Seasonal blindness. Many businesses — particularly in construction, retail, events and hospitality — have predictable quiet periods. Cash flow problems in February don't appear in February. They're created in October, when a strong revenue month masks the storm coming in Q1. Businesses in Melbourne and Chicago that don't account for seasonal dips get caught every single time.

Confusing revenue with margin. A £20,000 contract looks impressive on paper. But if your materials, labour and overheads cost £17,500, your actual margin is £2,500. A string of high-revenue, low-margin jobs can leave a business looking busy while haemorrhaging cash. Revenue is vanity. Margin is reality. Cash flow is survival.


Five Actions That Fix Cash Flow Fast

You don't need a complicated finance system to start getting this under control. These five actions — deployed in order — will change the cash position of almost any small business within 90 days.

Invoice immediately. Not at the end of the week. Not when you remember. The moment work is complete or a milestone is hit — invoice. Every day's delay is a day added to your wait. Business owners in Singapore and New York who automate this process collect faster than those who don't.

Cut payment terms to 14 days. 30-day terms were designed for large corporations, not small businesses. 14 days is professional, clear and legally enforceable. Add a late payment clause referencing the Late Payment of Commercial Debts Act (UK) or the equivalent in your jurisdiction. Most clients will simply pay faster.

Take deposits as standard. 30–50% upfront on any project above your defined threshold. This is non-negotiable on new clients. Frame it as process, not mistrust. "Our standard process requires a deposit to schedule your project in." That's it.

Build a 90-day cash flow forecast. A spreadsheet. Three columns — projected in, projected out, running balance. Update it weekly. This single document will show you problems 6–8 weeks before they arrive, which is all the time you need to act.

Review your subscriptions and fixed costs quarterly. Most growing businesses are paying for tools, platforms and services they no longer use. That's dead money. A quarterly audit in any size business — whether you're based in Bristol or Dubai — typically finds 10–15% of monthly outgoings that can be cut without impacting operations at all.


The Bigger Picture

Cash flow isn't a finance problem. It's a systems problem. The businesses that thrive — in any industry, in any city, at any size — are the ones that treat their financial operations with the same rigour they apply to winning clients. You wouldn't let your sales process be random and reactive. Don't let your cash management be either.

The goal is simple: always know your runway.

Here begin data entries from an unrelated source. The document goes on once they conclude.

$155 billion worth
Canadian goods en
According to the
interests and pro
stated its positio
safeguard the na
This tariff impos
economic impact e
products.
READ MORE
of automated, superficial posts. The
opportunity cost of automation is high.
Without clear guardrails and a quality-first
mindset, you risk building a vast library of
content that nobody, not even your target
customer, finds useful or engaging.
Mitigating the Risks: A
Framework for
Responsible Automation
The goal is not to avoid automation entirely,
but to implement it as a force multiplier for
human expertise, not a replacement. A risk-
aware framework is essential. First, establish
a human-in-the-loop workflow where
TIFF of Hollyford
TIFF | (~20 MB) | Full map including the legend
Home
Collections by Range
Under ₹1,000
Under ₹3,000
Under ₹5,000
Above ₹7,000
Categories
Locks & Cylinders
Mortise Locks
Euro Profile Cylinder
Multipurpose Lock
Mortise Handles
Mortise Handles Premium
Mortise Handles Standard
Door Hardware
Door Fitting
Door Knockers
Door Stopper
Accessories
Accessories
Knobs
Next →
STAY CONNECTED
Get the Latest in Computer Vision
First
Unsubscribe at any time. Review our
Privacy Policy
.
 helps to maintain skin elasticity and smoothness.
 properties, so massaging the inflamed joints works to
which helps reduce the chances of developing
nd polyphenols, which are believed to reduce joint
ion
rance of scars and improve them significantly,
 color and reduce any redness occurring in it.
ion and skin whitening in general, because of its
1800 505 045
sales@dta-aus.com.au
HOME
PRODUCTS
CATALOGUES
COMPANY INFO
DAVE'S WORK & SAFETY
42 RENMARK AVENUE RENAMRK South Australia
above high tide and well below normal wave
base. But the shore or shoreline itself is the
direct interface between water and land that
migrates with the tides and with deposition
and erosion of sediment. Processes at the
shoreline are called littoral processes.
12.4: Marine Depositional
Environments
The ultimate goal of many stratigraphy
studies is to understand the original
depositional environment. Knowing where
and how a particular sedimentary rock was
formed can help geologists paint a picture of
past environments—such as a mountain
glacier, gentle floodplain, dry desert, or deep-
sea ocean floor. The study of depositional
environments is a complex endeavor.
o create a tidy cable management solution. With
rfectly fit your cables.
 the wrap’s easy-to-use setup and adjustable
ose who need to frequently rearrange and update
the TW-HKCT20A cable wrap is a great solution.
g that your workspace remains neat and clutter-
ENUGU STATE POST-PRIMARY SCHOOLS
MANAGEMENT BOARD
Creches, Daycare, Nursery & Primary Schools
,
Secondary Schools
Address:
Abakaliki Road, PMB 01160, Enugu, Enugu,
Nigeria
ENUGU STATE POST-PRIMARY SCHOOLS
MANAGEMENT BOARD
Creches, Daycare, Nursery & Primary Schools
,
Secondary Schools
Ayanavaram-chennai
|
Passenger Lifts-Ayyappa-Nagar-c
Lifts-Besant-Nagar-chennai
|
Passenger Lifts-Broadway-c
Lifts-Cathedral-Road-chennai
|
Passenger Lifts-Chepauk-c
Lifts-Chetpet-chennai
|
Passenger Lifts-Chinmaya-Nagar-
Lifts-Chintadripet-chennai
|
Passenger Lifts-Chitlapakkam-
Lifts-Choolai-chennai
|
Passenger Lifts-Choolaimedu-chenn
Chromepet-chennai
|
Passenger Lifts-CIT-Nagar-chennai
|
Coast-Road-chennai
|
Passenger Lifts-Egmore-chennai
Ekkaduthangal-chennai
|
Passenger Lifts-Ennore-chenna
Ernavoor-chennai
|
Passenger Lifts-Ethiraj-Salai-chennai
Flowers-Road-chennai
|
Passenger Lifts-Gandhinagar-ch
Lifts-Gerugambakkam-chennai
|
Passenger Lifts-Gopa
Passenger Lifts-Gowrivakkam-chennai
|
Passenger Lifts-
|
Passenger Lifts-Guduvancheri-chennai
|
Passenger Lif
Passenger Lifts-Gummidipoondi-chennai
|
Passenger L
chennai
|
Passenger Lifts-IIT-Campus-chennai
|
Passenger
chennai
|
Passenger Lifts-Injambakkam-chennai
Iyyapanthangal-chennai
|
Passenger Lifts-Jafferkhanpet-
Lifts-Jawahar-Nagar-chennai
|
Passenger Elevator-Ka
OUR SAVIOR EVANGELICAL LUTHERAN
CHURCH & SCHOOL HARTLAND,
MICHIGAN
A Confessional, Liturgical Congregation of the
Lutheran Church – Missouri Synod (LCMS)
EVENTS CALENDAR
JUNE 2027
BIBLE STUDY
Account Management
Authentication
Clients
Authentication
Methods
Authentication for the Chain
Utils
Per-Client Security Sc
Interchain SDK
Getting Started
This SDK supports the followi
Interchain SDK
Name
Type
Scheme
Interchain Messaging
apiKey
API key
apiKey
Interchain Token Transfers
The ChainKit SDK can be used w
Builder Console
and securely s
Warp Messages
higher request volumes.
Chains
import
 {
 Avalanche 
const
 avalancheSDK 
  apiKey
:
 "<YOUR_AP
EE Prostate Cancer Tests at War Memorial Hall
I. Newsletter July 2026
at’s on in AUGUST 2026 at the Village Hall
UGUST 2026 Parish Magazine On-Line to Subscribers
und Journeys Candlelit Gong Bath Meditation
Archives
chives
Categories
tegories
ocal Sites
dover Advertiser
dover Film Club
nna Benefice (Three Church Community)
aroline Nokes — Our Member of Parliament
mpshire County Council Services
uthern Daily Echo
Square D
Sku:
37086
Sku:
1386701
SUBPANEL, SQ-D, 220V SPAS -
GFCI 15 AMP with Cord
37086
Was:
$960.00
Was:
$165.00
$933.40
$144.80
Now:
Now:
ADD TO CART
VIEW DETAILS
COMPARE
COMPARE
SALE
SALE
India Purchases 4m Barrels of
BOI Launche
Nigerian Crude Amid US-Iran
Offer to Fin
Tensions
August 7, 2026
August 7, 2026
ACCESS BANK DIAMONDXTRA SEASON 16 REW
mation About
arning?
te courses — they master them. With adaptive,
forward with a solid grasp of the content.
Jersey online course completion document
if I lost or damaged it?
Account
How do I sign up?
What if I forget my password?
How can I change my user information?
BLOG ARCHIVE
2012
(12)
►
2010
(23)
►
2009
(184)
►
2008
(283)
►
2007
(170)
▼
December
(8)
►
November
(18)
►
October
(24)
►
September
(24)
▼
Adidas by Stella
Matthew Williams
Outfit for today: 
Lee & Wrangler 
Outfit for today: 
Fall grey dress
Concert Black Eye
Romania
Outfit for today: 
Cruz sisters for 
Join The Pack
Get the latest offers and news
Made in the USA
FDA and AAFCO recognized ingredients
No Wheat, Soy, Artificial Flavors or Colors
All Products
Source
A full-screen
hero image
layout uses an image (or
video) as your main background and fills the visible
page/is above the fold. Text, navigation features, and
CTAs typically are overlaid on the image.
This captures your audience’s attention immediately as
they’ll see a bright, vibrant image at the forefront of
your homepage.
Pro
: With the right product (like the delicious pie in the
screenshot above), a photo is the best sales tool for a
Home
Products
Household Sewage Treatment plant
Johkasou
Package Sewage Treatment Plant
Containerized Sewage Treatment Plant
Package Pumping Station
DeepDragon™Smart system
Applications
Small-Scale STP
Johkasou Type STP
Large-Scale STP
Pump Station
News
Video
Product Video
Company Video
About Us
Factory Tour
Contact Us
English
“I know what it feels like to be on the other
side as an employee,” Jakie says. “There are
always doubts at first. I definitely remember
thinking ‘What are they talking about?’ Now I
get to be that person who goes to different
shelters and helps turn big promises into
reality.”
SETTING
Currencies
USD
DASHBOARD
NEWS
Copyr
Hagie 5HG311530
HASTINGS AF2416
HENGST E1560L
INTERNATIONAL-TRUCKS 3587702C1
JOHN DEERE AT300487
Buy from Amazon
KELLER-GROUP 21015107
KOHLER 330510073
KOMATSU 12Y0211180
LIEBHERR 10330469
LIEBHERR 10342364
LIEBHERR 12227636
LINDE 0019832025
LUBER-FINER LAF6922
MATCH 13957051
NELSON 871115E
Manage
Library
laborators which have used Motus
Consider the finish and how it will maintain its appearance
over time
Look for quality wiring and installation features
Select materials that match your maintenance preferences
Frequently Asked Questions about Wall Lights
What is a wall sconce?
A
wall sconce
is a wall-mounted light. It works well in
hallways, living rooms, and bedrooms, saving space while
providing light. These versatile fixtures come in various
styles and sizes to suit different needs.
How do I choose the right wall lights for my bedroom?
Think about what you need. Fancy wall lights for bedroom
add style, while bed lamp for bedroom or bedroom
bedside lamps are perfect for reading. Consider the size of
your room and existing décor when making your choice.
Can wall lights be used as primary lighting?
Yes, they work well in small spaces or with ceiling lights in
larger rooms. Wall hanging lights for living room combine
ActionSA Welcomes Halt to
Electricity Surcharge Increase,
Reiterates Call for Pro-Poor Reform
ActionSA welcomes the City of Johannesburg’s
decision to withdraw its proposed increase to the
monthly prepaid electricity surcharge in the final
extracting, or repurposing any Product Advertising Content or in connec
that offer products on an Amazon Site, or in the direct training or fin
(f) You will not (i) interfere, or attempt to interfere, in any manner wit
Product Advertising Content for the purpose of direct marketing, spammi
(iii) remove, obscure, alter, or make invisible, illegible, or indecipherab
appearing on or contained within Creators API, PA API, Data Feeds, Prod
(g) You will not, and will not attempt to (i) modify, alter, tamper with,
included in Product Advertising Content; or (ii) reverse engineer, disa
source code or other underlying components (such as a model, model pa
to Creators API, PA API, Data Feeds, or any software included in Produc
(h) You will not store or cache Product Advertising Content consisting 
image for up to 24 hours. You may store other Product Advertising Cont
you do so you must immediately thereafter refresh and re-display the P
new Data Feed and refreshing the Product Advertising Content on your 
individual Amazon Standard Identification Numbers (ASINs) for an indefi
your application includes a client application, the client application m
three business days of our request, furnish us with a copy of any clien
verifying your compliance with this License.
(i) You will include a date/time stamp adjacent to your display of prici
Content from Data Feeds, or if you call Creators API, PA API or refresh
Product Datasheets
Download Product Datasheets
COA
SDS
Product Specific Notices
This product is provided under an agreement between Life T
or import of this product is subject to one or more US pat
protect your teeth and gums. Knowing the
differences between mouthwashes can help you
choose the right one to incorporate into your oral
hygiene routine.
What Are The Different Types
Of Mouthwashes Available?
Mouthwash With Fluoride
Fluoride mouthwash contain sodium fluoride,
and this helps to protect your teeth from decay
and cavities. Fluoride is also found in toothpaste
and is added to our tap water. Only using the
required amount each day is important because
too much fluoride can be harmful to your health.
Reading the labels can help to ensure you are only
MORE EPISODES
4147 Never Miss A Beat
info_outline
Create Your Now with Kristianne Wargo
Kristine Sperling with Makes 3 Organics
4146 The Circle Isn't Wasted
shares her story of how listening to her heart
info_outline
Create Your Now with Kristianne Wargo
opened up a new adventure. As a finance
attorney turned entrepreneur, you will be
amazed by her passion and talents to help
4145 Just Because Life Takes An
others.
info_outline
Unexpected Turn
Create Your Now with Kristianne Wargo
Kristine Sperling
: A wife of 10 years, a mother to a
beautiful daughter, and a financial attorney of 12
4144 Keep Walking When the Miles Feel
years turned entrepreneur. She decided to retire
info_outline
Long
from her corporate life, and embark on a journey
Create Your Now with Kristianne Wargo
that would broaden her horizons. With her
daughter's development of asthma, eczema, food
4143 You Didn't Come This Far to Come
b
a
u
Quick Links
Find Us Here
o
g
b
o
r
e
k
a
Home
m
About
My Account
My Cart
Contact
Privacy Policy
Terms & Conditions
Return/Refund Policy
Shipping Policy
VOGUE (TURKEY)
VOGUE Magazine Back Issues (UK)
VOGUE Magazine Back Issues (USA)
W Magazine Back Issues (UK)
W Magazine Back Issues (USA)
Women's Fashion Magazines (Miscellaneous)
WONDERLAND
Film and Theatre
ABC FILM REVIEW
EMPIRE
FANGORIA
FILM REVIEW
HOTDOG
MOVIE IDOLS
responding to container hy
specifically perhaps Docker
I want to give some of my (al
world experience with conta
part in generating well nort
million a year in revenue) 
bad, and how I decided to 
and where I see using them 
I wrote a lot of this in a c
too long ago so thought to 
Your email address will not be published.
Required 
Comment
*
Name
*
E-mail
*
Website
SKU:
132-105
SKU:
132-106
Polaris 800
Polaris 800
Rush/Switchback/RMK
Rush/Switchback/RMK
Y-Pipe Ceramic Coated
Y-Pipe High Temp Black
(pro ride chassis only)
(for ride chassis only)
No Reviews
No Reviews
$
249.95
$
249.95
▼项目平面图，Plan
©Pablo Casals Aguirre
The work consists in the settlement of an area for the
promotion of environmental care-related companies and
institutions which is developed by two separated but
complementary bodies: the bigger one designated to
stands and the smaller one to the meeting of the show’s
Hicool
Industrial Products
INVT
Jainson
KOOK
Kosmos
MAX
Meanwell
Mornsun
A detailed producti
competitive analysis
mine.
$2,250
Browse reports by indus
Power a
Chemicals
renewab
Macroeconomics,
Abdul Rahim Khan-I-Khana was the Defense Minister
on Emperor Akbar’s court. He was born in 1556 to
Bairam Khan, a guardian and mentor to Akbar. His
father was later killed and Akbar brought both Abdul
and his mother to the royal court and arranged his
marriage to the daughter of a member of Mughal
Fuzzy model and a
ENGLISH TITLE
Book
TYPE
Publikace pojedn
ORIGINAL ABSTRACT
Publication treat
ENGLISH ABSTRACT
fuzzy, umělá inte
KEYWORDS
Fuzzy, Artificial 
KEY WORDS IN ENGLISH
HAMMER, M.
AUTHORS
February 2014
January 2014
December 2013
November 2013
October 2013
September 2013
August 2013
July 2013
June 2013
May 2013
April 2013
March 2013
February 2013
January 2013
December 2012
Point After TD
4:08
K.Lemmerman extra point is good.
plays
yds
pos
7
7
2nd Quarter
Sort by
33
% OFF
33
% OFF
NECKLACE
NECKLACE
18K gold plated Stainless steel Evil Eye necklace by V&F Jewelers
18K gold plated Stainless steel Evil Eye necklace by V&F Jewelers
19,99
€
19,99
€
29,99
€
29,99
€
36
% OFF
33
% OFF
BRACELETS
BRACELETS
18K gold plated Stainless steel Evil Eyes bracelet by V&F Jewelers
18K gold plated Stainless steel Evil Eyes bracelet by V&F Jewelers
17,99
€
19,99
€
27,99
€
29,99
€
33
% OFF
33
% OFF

Always know what's coming in, what's going out, and exactly when both happen. Once you have that visibility, decisions become straightforward. Investments become calculated. And the feeling of being busy but broke disappears — because the information that caused it is no longer missing.


What Happens When Nothing Changes

The business owners who will be financially stable six months from now — in London, Melbourne, Toronto, Dubai and Los Angeles — are the ones who started tracking their cash properly today. Not next month. Not after the next big invoice clears. Today.

Every week without visibility is another week you're flying blind. Another week where a late payment or an unexpected cost could tip the balance. Another week your competitor — who does know their numbers — is making smarter decisions, faster. Not because they're better at the work. Because they started paying attention first.